--- WORK REQUEST ---
All that should come back is the lines of the data below from the one containing "6.1.6 Customer Services" to the one containing "The Customer Services", inclusive, exactly as they stand.

== EXTRACTED INFORMATION

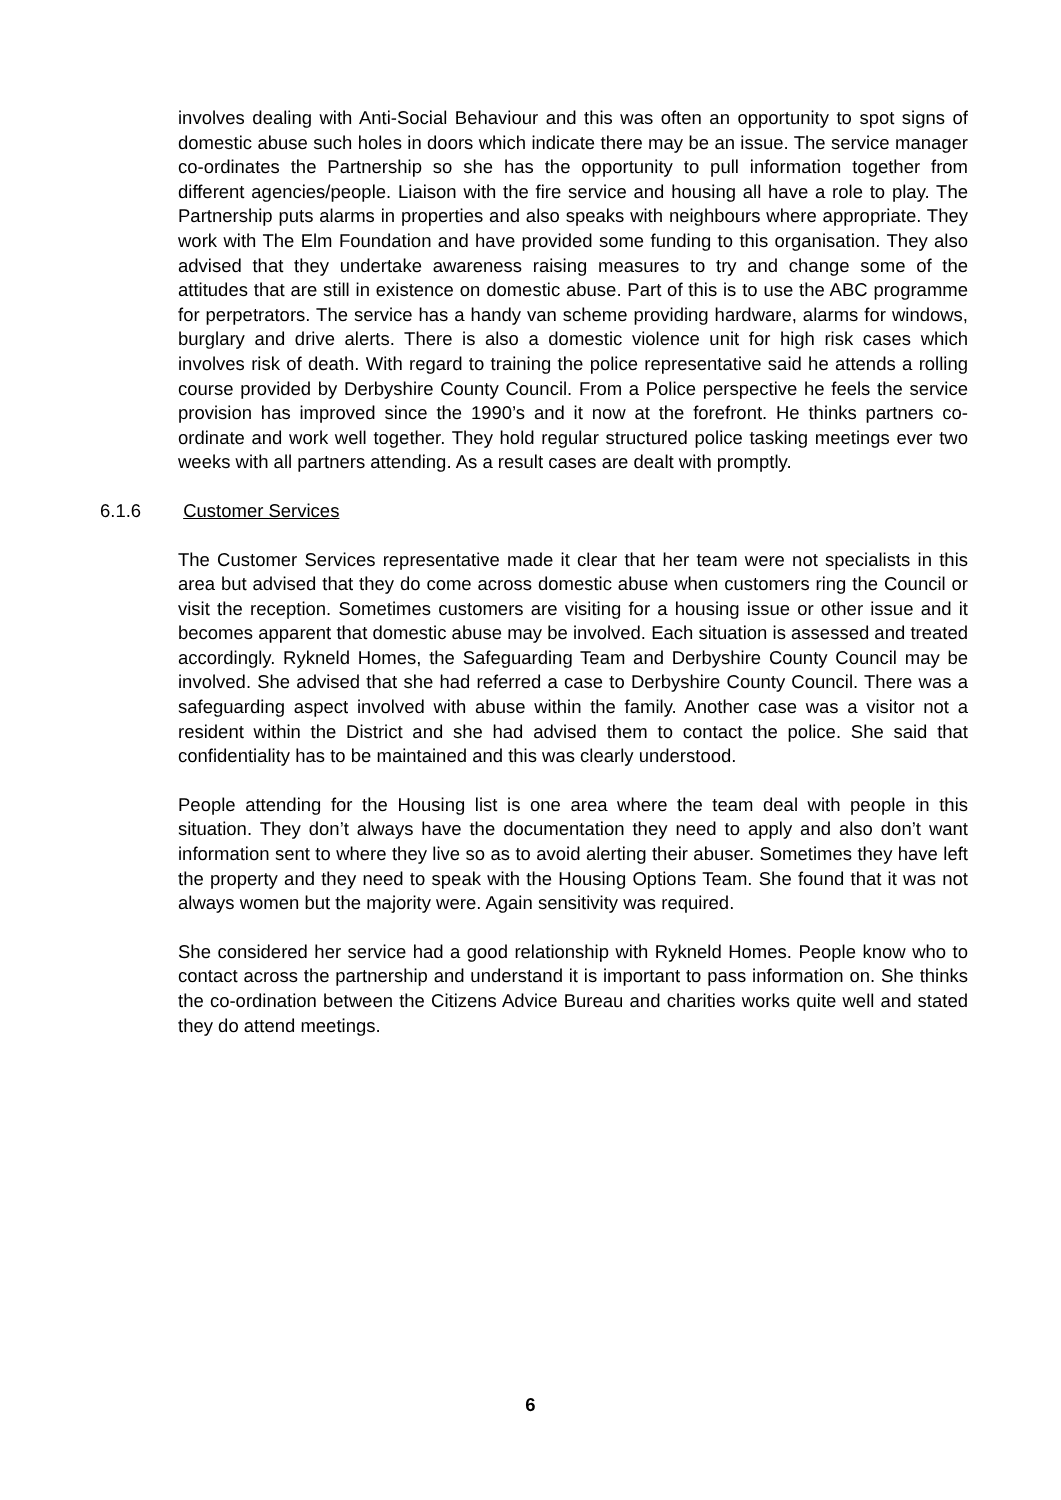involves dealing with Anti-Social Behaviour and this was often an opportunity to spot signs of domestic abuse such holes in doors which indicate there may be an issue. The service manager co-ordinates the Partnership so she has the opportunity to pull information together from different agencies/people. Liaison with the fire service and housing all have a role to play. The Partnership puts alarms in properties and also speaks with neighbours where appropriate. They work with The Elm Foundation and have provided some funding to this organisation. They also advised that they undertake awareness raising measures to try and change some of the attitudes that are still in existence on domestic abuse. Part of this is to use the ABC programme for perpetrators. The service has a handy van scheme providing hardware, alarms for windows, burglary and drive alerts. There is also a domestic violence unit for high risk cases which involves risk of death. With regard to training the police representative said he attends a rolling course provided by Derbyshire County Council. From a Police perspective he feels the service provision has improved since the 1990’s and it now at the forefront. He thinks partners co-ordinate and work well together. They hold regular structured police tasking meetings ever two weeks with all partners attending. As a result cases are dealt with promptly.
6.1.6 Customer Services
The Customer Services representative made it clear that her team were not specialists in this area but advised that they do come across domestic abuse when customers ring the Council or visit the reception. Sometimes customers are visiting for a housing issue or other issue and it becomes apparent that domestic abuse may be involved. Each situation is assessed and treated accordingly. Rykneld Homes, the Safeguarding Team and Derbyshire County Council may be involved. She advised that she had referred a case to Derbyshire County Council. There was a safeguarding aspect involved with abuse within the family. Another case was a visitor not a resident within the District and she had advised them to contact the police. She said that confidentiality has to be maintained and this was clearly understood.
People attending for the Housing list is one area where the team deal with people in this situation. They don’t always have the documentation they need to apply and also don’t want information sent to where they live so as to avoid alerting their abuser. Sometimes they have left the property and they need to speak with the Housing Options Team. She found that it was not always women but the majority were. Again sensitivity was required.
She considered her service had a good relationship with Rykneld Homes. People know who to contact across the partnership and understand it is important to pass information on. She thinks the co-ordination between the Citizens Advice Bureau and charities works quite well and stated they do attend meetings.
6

====

--- WRITTEN RESPONSE ---
6.1.6 Customer Services
The Customer Services representative made it clear that her team were not specialists in this area but advised that they do come across domestic abuse when customers ring the Council or visit the reception. Sometimes customers are visiting for a housing issue or other issue and it becomes apparent that domestic abuse may be involved. Each situation is assessed and treated accordingly. Rykneld Homes, the Safeguarding Team and Derbyshire County Council may be involved. She advised that she had referred a case to Derbyshire County Council. There was a safeguarding aspect involved with abuse within the family. Another case was a visitor not a resident within the District and she had advised them to contact the police. She said that confidentiality has to be maintained and this was clearly understood.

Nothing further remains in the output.